Revision of dist nr2, just try and find if theres a path at all:
private int dist(int i, int j) {
int dist = 0, c = 0, count = 0;
boolean linkExists = false;
for (int link : in_neighbours[j]) {
//System.out.print("\nIs "+j+" linked to by "+i);
if (out_neighbours[i].contains(link)) {
//System.out.print(" - yes!");
dist = 1; // there is a direct link
} else {
while ( c < j ) {
// if there's a path from 0 up to j, check if 'i' links to a node which eventually links to 'j'
if (out_neighbours[i].contains(c) &&
(out_neighbours[c].contains(link) || in_neighbours[c].contains(link) )) {
count++; // yes. and this is one node we had to step through to get closer
linkExists = true;
} else {
linkExists = false; // unreachable, the path was interrupted somewhere on the way
break;
}
c++;
}
if (linkExists) {
dist = count-1; // as 2 nodes are linked with 1 edge
} else {
dist = 0; // no path was found
}
}
}
return dist;
}
Since all edges have the same weight in your model, you can use a BFS search to find the shortest path from S to T.

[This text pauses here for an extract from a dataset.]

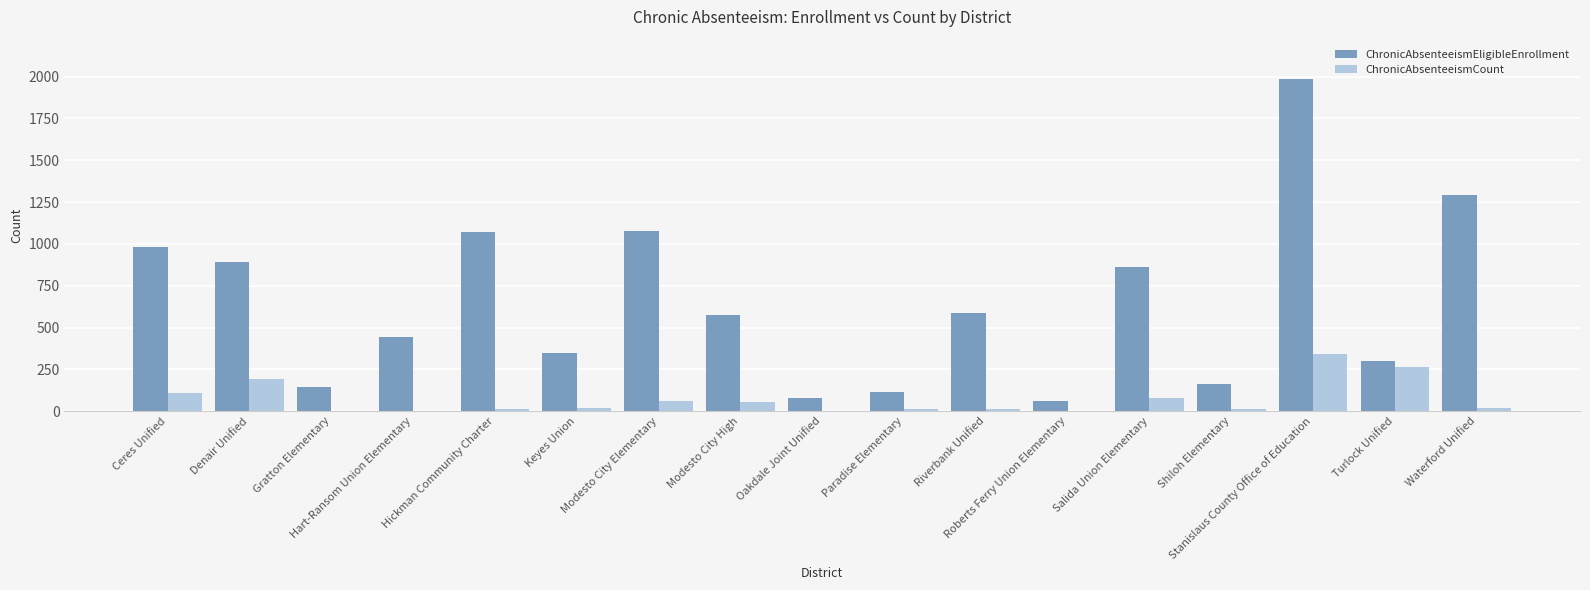

What is the total value across all series at Paradise Elementary?

125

This is an iterative process, starting with set #0, containing only the source node ({S}).
At each step i, you create set #i by finding all nodes achievable from set (i-1) in one step.
The iteration terminates in two cases:
1) When you detect that set #k contains T. In this case you return k-1.

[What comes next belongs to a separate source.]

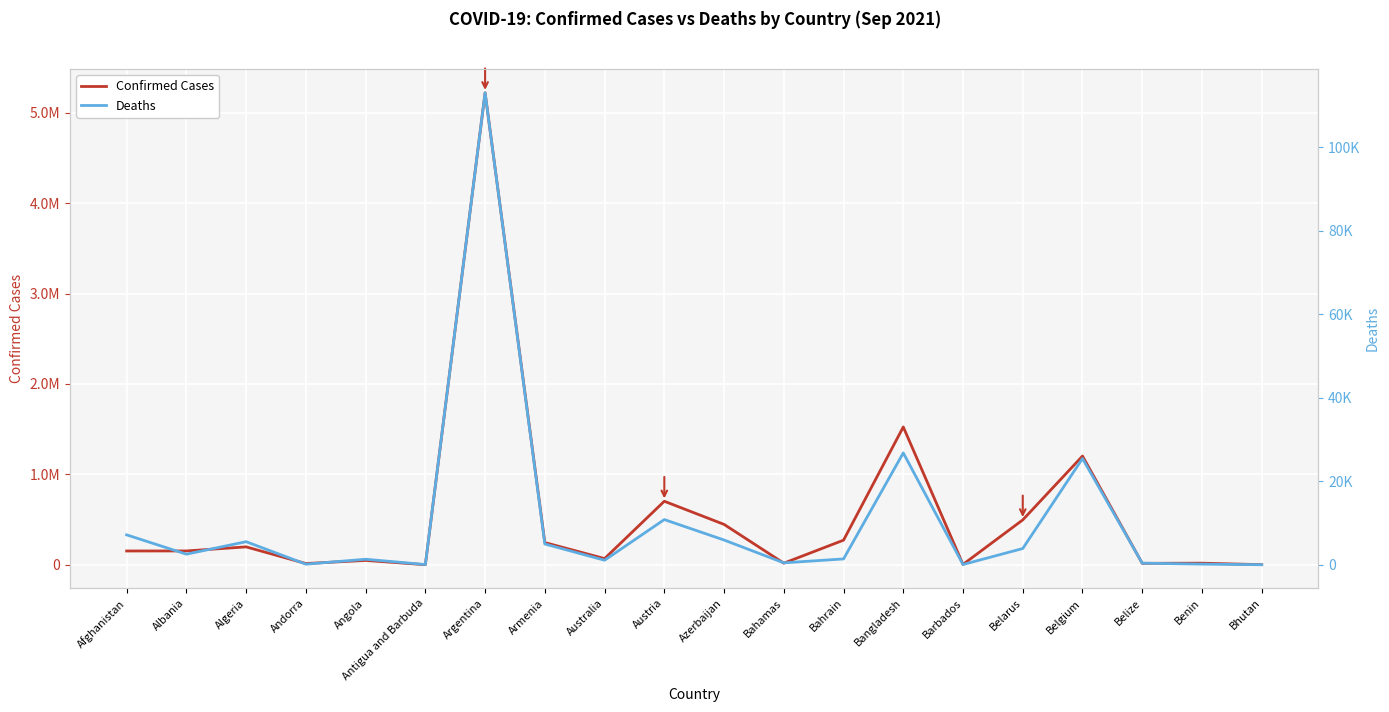

What is the highest value of the Confirmed Cases series?

5218993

2) When the set is empty, meaning that the two nodes are unreachable.
The memory consumption is about twice the number of nodes, since at each step i you are working with two sets (i-1 and i), bounded by the total number of nodes.
--EDIT--
Here is a possible implementation (I made some tests on it):
private Integer getDist(int i, int j) {
Set<Integer> currentSet = new HashSet<Integer>();
currentSet.add(i);
int dist = 0;
while (true) {
Set<Integer> nextSet = new HashSet<Integer>();
for (Integer currNode : currentSet)
nextSet.addAll(out[currNode]);
if (nextSet.isEmpty())
return null; //i.e. infinite
if (nextSet.contains(j))
return dist;
dist++;
currentSet = nextSet;
}
}
The implementation assumes that in and out are defined as List<Integer>[], and nodes are identified by numbers starting from 0. The minimal distance is counted as the number of intermediate nodes in the path, and not as the number of edges.
The duplicates you have in the lists do not break anything here, but they are irrelevant for the algorithm.